Generally, PRSs, as well as tests using biomarkers, were better at excluding diagnoses than affirming them, noted Matthew Brown, MBBS, MD, a professor of medicine at King’s College London, who was not involved with the research. If disease prevalence is low, then a test aimed at diagnosis of that disease would be better at excluding a diagnosis than affirming it, he explained.
However, he noted that G-PROB’s PPV may have performed better if researchers had started by using established PRS scores to form the algorithm, rather than developing these genetic scores independently using internal datasets.
Can G-PROB Improve Diagnosis?
The new study’s key contribution was that it independently validated findings from a previous study, noted Katherine Liao, MD, a rheumatologist at Brigham and Women’s Hospital in Boston, Massachusetts. She coauthored an accompanying editorial to the newest study and coauthored the original G-PROB paper.
This new study also brought up an important question about G-PROB that has yet to be tested: Will this tool help clinicians make more efficient and accurate diagnoses in practice?

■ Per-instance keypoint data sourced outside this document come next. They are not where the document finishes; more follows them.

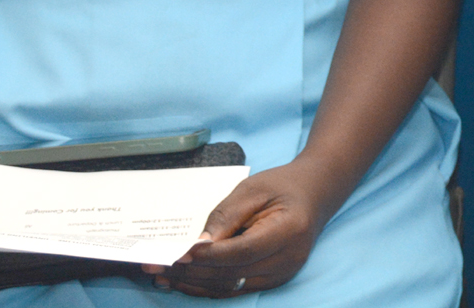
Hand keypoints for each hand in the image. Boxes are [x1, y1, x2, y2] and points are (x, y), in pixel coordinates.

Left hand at [145, 162, 330, 297]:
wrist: (316, 192)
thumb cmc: (283, 185)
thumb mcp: (253, 189)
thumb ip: (226, 217)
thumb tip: (197, 246)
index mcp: (290, 230)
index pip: (243, 251)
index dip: (210, 256)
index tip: (179, 253)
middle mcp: (288, 258)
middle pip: (233, 273)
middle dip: (192, 271)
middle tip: (157, 265)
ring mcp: (282, 274)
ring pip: (230, 286)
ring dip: (194, 284)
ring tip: (162, 277)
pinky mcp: (272, 280)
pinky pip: (235, 288)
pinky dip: (207, 287)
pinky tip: (184, 281)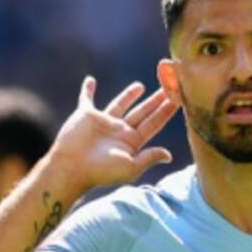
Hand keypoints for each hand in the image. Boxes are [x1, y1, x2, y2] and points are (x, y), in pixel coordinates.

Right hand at [50, 77, 178, 194]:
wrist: (73, 168)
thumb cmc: (102, 171)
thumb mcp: (131, 167)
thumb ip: (149, 157)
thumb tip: (169, 155)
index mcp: (132, 142)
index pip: (153, 123)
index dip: (166, 112)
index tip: (178, 100)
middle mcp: (120, 130)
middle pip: (142, 112)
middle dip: (156, 101)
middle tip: (169, 87)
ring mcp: (103, 122)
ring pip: (120, 104)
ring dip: (129, 95)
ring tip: (140, 86)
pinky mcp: (86, 115)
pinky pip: (86, 99)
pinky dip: (87, 90)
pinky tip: (91, 81)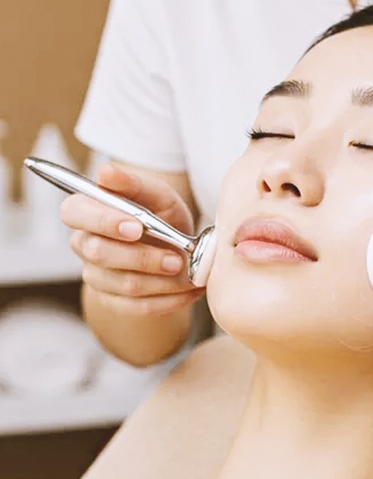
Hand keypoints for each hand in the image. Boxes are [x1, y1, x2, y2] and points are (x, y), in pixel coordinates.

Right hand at [61, 163, 203, 315]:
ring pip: (123, 284)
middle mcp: (84, 244)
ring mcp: (96, 276)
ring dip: (162, 282)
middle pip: (99, 253)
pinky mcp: (113, 301)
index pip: (75, 213)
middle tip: (177, 258)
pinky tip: (190, 291)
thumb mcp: (157, 195)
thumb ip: (134, 184)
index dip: (104, 221)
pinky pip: (137, 307)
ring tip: (192, 275)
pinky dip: (169, 300)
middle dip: (143, 257)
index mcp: (86, 211)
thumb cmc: (162, 215)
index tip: (137, 227)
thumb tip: (105, 172)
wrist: (175, 249)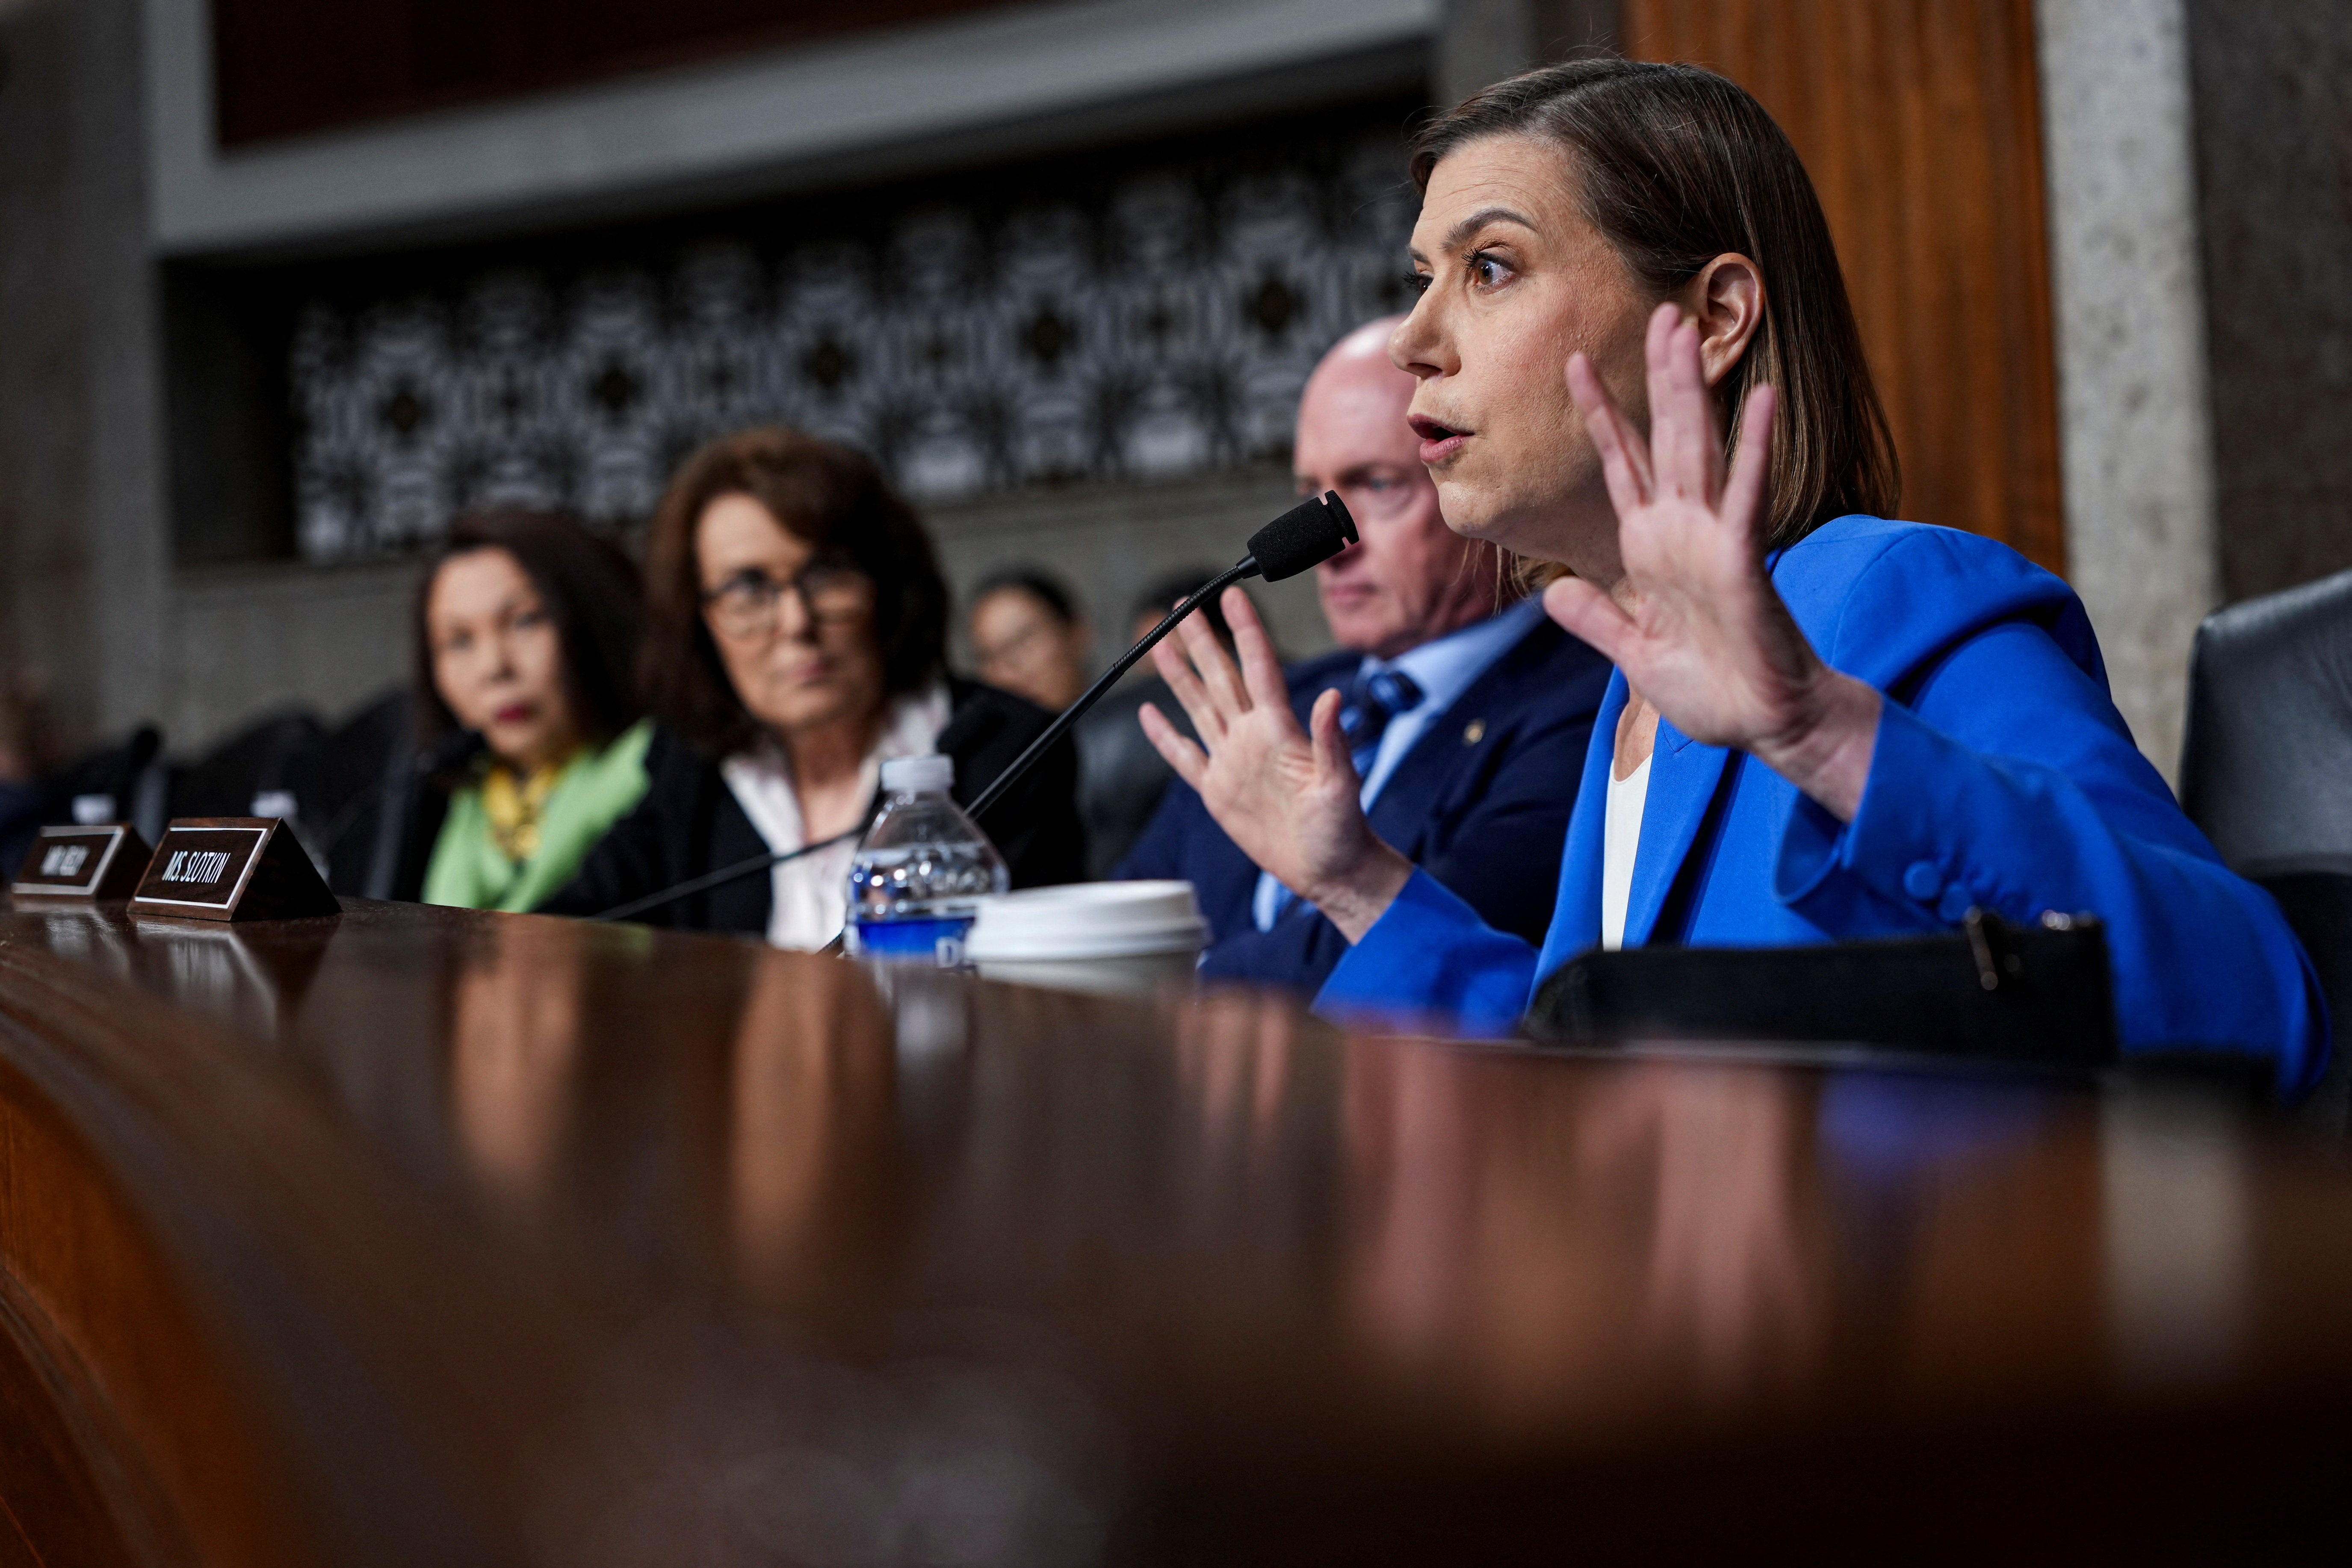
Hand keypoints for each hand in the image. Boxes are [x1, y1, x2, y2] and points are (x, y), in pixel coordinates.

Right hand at [1139, 588, 1413, 941]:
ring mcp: (1232, 762)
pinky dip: (1164, 736)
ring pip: (1198, 706)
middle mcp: (1252, 737)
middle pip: (1220, 677)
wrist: (1330, 871)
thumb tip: (1331, 696)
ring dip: (1179, 675)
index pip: (1258, 667)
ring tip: (1160, 643)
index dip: (1244, 630)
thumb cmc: (1343, 830)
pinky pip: (1184, 756)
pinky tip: (1149, 713)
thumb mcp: (1341, 786)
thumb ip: (1331, 742)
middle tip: (1183, 606)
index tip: (1232, 595)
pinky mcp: (1218, 791)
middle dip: (1200, 640)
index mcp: (1280, 730)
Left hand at [1543, 304, 1880, 819]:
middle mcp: (1682, 532)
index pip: (1621, 466)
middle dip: (1658, 378)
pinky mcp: (1744, 559)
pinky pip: (1748, 495)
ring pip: (1701, 449)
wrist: (1762, 724)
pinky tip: (1759, 401)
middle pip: (1665, 438)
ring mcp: (1715, 540)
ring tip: (1688, 331)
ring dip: (1695, 391)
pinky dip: (1753, 449)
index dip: (1600, 416)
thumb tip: (1553, 594)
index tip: (1573, 365)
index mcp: (1651, 549)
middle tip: (1659, 314)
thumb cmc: (1710, 690)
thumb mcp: (1634, 654)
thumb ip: (1595, 620)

A prospective trial would be necessary to begin answering this question, both Bowes and Liao agreed. For example, one clinician group would have access to G-PROB data, while another would not, and “see if that helps [the first group] make the diagnosis faster or more accurately,” Liao said.
Bowes was also interested in exploring if combining G-PROB with other clinical data would improve diagnostic performance.
“Genetics isn’t the full story,” he said. Bowes saw genetics as one additional, complementary tool in a clinician’s toolbox.
Future studies were needed to understand the clinical utility of genetic information in conjunction with current diagnostic practices, such as imaging, physical exams, and lab results, Liao and her editorial coauthors argued.
“For example, in cardiovascular disease, the clinical utility of polygenic risk scores has been defined by their ability to improve risk stratification beyond what is already achieved with more common risk factors and measures such as cholesterol levels, smoking status, and coronary calcium scores,” Liao and her coauthors wrote. “Similarly, a polygenic risk score for breast cancer would not be clinically implemented alone for risk prediction but rather as one risk factor among others, such as hormonal and reproductive factors and prior mammographic data.”
Future of Genetics in Rheumatology
An additional hurdle for using tools like G-PROB was that a patient must have undergone DNA sequencing, and these data must be available to clinicians. Even a decade ago, this type of testing may have seemed unrealistic to incorporate in daily practice, Liao noted, but technological advancements continue to make genetic sequencing more accessible to the public.
There are already efforts in the United Kingdom to incorporate genetics into healthcare, including trials for PRSs and heart disease, noted Bowes, as well as large-scale studies such as Our Future Health.
“As these population-based studies expand more, a high proportion of individuals should hopefully have access to this kind of data,” he said.
Brown added that genetic testing is already used to make rheumatology diagnoses.
“[HLA] B-27 testing, for example, is an extremely commonly used test to assist in the diagnosis of ankylosing spondylitis. Is it that different to change to a PRS as opposed to a straight HLA testing? I don’t think it is,” he said.
While there would need to be systematic training for clinicians to understand how to calculate and use PRSs in daily practice, Brown did not think this adjustment would be too difficult.
“There is a lot of exceptionalism about genetics, which is actually inappropriate,” he said. “This is actually just a quantitative score that should be easy for people to interpret.”
Bowes and Brown reported no relevant financial relationships. Liao worked as a consultant for UCB.